### EXERCISE
All of the data should be reproduced word for word, though its pictures must be omitted.

[Saved entries]

########################################

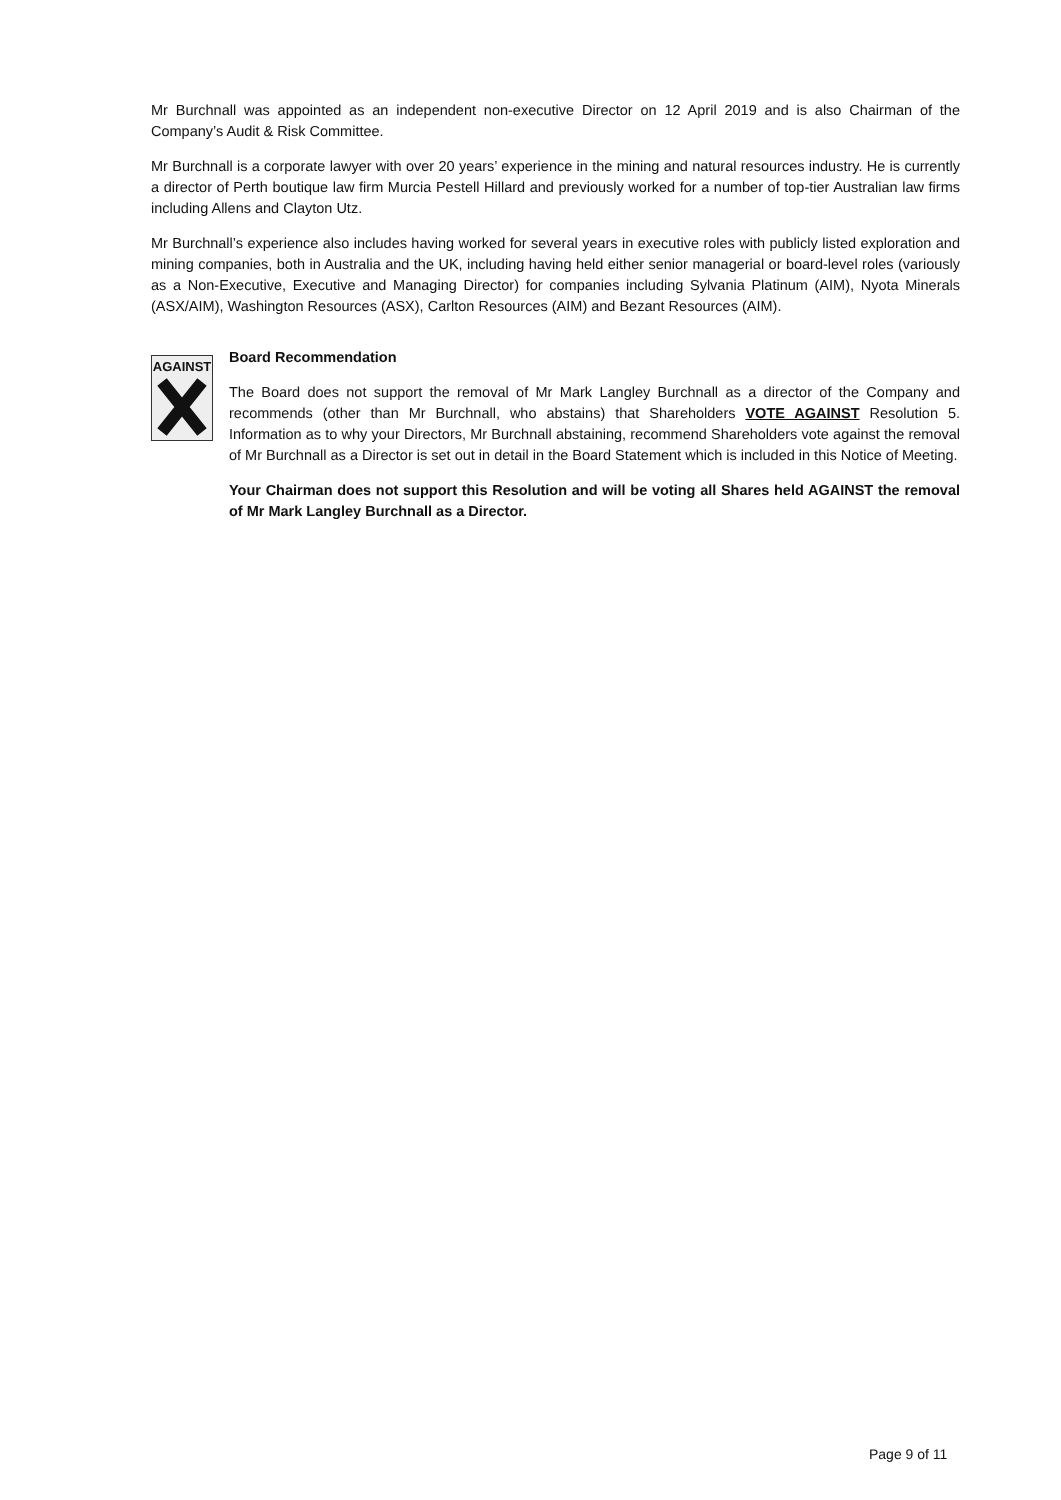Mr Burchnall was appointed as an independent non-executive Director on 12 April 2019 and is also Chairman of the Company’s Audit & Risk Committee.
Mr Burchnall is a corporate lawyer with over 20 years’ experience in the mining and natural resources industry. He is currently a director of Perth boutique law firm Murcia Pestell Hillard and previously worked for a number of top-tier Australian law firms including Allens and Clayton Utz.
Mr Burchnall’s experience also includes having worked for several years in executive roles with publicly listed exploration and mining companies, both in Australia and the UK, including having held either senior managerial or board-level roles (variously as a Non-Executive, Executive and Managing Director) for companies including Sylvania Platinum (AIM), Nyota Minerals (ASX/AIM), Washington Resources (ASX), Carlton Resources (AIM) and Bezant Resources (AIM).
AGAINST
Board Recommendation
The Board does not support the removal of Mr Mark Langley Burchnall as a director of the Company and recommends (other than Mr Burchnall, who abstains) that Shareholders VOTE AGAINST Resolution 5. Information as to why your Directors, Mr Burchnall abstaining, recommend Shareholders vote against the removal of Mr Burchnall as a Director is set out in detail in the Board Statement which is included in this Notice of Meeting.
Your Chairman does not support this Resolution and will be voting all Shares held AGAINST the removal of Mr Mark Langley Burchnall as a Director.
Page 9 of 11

########################################

### WRITTEN SOLUTION
Mr Burchnall was appointed as an independent non-executive Director on 12 April 2019 and is also Chairman of the Company’s Audit & Risk Committee.
Mr Burchnall is a corporate lawyer with over 20 years’ experience in the mining and natural resources industry. He is currently a director of Perth boutique law firm Murcia Pestell Hillard and previously worked for a number of top-tier Australian law firms including Allens and Clayton Utz.
Mr Burchnall’s experience also includes having worked for several years in executive roles with publicly listed exploration and mining companies, both in Australia and the UK, including having held either senior managerial or board-level roles (variously as a Non-Executive, Executive and Managing Director) for companies including Sylvania Platinum (AIM), Nyota Minerals (ASX/AIM), Washington Resources (ASX), Carlton Resources (AIM) and Bezant Resources (AIM).
AGAINST
Board Recommendation
The Board does not support the removal of Mr Mark Langley Burchnall as a director of the Company and recommends (other than Mr Burchnall, who abstains) that Shareholders VOTE AGAINST Resolution 5. Information as to why your Directors, Mr Burchnall abstaining, recommend Shareholders vote against the removal of Mr Burchnall as a Director is set out in detail in the Board Statement which is included in this Notice of Meeting.
Your Chairman does not support this Resolution and will be voting all Shares held AGAINST the removal of Mr Mark Langley Burchnall as a Director.
Page 9 of 11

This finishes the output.